Romans 5:18 Parallel Verses [⇓ See commentary ⇓]

Romans 5:18, NIV: "Consequently, just as one trespass resulted in condemnation for all people, so also one righteous act resulted in justification and life for all people."

Romans 5:18, ESV: "Therefore, as one trespass led to condemnation for all men, so one act of righteousness leads to justification and life for all men."

Romans 5:18, KJV: "Therefore as by the offence of one judgment came upon all men to condemnation; even so by the righteousness of one the free gift came upon all men unto justification of life."

Romans 5:18, NASB: "So then, as through one offense the result was condemnation to all mankind, so also through one act of righteousness the result was justification of life to all mankind."

Romans 5:18, NLT: "Yes, Adam's one sin brings condemnation for everyone, but Christ's one act of righteousness brings a right relationship with God and new life for everyone."

Romans 5:18, CSB: "So then, as through one trespass there is condemnation for everyone, so also through one righteous act there is justification leading to life for everyone."

What does Romans 5:18 mean? [⇑ See verse text ⇑]

Paul summarizes the ideas he has been discussing since the beginning of this section in verse 12. One trespass, one sin, led to the condemnation of all men. This was Adam's sin in breaking God's command not to eat from one specific tree. In doing so, he introduced sin and death to the world, where they took root in every person to follow. Because all sinned, all faced God's judgment and the same fate: condemnation.

By contrast, though, one "act of righteousness" leads to the opportunity for justification for every person in the world. This act of righteousness was Jesus' death on the cross to pay for human sin. Those who, by faith, receive this free gift of God's grace are declared righteous by God. They are justified. This is the case Paul has been making throughout Romans.

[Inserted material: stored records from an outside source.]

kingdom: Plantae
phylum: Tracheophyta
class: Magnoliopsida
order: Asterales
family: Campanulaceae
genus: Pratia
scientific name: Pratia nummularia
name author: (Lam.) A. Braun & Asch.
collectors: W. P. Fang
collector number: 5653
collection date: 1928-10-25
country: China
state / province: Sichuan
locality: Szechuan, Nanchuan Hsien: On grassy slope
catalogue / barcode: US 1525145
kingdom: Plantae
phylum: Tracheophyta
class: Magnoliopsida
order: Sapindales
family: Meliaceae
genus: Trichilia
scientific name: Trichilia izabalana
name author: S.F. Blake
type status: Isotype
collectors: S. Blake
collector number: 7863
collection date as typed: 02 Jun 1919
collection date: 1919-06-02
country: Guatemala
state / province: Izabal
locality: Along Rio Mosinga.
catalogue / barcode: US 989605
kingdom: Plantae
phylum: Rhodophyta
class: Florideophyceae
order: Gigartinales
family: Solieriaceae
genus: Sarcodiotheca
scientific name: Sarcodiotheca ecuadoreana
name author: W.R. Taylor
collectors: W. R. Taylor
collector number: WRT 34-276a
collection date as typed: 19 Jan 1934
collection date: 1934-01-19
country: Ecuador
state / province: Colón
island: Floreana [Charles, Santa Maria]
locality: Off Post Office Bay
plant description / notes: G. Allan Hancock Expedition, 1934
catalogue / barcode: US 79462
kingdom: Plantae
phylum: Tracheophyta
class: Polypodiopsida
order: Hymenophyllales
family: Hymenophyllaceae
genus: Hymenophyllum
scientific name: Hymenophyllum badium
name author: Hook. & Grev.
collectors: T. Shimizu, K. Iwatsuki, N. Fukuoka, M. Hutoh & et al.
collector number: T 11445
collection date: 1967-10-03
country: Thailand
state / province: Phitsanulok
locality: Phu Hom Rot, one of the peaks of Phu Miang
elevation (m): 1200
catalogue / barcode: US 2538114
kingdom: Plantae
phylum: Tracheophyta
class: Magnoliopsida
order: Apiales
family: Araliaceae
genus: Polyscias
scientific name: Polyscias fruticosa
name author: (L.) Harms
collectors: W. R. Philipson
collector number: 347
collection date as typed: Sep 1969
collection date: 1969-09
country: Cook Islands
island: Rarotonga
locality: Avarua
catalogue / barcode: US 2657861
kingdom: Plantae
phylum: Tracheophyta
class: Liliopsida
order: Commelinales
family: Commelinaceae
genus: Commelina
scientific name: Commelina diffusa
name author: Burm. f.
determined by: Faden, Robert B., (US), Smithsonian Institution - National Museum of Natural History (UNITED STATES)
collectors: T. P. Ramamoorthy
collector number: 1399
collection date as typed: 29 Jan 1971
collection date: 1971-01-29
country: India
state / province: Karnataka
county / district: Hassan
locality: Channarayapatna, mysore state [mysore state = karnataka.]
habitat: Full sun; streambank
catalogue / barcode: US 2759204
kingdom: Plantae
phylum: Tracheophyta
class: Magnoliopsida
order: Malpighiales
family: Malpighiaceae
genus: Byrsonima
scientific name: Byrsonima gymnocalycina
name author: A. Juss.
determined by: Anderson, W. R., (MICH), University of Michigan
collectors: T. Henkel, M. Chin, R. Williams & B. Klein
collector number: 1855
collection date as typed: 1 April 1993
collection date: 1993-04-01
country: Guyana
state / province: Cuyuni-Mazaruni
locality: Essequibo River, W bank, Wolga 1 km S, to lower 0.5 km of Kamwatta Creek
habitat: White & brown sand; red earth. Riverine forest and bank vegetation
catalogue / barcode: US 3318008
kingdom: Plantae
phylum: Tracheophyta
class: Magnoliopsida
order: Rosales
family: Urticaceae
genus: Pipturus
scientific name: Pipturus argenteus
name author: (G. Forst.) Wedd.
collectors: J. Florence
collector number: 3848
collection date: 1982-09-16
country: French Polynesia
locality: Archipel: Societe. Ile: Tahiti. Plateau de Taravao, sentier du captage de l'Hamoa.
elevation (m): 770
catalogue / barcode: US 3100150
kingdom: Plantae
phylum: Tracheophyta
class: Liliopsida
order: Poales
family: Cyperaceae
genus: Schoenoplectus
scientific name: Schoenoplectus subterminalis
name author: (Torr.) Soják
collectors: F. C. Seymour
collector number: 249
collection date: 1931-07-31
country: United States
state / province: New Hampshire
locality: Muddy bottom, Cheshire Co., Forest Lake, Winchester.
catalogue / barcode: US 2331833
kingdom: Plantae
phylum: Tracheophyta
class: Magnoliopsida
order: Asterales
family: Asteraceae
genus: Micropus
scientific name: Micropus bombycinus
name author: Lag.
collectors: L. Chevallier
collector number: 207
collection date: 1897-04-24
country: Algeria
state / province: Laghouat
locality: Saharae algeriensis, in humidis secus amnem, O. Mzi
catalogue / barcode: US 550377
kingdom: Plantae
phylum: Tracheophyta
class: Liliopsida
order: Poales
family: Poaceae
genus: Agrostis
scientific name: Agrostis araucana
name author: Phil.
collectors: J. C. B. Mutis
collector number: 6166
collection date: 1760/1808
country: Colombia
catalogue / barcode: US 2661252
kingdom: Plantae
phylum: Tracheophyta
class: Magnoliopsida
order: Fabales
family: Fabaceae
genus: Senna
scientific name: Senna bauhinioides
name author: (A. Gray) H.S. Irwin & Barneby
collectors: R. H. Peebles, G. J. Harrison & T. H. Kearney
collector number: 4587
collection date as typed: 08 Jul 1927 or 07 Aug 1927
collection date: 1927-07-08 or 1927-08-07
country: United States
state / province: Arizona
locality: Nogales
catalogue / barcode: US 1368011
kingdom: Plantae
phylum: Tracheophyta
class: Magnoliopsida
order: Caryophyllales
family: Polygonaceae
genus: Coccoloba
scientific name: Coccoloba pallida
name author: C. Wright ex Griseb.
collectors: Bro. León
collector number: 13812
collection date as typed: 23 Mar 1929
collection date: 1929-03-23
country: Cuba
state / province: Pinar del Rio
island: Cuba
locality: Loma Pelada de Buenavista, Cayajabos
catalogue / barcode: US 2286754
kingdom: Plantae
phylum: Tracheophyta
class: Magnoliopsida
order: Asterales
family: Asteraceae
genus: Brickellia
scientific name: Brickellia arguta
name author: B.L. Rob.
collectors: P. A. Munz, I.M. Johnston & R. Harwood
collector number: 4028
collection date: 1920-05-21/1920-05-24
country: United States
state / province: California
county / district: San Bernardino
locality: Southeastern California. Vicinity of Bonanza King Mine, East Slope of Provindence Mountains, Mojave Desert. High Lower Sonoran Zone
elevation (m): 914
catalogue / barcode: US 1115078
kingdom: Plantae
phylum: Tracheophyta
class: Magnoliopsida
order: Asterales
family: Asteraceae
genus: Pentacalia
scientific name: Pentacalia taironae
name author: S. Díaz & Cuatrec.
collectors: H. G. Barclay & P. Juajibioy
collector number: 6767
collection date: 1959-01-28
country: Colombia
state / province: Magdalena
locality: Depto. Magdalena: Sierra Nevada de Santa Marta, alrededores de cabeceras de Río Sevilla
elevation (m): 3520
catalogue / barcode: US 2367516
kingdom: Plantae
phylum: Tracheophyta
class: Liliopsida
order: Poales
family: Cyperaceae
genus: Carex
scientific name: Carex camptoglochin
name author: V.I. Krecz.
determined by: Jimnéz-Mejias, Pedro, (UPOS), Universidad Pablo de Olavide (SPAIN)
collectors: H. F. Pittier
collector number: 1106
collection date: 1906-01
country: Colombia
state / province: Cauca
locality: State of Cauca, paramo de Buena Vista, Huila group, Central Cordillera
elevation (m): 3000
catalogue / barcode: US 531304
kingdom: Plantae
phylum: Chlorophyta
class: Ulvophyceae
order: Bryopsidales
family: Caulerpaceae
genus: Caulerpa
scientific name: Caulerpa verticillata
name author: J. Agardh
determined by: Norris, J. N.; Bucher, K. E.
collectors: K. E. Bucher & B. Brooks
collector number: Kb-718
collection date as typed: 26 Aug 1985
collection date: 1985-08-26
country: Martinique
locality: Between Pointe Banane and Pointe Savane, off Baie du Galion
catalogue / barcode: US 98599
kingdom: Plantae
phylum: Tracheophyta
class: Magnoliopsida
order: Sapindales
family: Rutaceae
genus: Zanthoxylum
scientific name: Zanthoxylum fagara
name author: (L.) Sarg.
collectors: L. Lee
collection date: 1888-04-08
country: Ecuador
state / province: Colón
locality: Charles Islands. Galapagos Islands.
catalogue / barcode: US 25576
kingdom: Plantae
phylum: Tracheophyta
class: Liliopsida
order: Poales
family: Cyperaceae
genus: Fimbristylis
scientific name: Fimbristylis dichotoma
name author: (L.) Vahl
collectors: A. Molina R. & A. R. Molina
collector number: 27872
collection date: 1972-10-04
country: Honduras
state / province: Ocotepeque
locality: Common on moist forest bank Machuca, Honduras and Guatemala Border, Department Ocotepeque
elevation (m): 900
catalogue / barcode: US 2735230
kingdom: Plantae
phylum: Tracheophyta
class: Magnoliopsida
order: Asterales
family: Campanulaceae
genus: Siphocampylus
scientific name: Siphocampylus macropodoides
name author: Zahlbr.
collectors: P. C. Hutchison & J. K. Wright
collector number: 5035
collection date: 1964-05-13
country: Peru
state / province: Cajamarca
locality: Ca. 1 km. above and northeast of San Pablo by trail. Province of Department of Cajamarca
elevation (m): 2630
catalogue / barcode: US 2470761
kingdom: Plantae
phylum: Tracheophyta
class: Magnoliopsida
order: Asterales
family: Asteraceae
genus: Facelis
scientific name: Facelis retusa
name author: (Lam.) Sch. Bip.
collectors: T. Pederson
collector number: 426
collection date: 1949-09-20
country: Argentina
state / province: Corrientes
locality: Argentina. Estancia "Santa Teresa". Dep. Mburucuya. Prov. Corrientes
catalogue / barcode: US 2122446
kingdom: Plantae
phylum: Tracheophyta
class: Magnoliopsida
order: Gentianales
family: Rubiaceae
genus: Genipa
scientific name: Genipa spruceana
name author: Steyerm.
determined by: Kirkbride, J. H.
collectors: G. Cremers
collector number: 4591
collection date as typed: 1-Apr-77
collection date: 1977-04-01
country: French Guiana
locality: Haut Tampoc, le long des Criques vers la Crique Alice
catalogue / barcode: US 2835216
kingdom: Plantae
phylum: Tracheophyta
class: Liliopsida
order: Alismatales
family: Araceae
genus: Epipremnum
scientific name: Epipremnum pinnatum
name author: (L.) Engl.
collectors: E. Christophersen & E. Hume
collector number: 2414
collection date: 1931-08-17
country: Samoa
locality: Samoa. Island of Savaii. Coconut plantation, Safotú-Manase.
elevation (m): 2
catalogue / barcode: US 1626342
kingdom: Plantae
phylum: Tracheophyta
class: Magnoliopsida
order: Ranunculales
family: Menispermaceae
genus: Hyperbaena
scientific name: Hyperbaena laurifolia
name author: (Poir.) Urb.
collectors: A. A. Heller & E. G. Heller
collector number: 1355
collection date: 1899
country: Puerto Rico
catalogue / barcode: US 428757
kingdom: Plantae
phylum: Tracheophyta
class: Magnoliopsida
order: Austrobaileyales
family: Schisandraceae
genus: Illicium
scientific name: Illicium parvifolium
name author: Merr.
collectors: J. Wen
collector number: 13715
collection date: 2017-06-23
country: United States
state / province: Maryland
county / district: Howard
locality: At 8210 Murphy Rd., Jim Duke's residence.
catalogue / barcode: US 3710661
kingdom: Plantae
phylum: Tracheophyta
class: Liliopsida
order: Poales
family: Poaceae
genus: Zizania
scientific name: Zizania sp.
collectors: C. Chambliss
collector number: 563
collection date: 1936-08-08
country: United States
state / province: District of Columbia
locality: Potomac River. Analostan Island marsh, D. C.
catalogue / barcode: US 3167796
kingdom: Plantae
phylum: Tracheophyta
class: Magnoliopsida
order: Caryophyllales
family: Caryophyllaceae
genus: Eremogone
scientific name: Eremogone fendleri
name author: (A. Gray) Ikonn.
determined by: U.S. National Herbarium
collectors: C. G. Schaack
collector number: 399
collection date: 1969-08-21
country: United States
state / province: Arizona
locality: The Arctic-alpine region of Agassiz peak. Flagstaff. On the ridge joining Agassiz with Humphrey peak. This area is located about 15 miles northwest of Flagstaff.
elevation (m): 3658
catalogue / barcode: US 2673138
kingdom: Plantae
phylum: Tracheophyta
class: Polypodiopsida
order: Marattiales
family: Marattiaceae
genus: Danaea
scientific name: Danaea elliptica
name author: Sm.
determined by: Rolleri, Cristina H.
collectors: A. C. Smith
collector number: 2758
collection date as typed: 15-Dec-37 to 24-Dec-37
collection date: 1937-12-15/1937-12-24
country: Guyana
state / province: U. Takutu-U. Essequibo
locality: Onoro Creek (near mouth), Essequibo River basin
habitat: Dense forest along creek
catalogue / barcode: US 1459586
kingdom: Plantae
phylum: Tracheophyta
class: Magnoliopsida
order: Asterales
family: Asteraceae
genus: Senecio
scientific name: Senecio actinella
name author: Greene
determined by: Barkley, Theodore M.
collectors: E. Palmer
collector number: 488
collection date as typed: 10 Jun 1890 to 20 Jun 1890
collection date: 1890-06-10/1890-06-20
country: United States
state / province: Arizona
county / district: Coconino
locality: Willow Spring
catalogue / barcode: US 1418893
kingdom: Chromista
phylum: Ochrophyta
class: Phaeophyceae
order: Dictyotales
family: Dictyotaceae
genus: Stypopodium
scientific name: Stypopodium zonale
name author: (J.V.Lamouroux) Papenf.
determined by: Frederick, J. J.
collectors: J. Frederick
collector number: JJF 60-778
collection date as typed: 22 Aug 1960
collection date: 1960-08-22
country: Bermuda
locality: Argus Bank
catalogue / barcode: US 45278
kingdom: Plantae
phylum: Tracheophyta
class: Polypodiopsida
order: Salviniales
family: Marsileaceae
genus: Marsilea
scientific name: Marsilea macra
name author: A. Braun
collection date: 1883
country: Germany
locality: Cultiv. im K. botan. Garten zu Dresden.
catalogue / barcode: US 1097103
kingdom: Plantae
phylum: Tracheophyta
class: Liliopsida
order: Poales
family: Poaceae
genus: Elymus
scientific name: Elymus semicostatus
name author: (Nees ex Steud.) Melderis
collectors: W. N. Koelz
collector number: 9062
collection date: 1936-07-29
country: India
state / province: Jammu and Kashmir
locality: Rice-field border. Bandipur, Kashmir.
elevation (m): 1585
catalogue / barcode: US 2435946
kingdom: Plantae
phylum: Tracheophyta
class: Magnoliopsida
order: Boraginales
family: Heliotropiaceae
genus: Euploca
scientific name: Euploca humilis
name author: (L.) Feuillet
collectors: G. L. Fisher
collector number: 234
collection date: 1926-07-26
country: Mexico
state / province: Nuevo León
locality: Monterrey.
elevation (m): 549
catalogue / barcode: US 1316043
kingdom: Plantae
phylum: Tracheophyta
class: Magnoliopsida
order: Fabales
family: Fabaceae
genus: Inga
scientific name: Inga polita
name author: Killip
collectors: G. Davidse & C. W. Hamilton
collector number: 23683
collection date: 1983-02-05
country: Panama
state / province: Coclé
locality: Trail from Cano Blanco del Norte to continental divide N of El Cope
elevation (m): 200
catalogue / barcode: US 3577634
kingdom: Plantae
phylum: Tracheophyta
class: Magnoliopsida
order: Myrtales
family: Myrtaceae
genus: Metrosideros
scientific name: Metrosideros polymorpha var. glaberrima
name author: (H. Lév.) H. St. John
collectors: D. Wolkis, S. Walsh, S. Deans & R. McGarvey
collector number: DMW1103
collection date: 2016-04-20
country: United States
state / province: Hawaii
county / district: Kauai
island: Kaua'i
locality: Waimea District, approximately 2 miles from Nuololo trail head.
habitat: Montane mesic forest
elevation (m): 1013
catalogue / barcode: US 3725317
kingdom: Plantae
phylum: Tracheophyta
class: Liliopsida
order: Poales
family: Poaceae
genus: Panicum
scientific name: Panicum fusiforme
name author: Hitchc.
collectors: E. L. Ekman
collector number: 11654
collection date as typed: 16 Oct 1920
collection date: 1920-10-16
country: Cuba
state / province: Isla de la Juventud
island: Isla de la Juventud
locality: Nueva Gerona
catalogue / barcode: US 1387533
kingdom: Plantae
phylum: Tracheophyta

Some read the words "for all men" here to mean that all people are justified by Christ's death on the cross no matter what. In other words, even faith in Christ is not required to be saved from God's wrath; all people will simply find themselves justified and saved, no matter what they do or believe. This is known as "universalism," but it cannot be reconciled with what Paul teaches throughout Romans and throughout the New Testament. Even in the previous verse, Paul insists that God's abundant grace is specifically for those who receive it, by faith.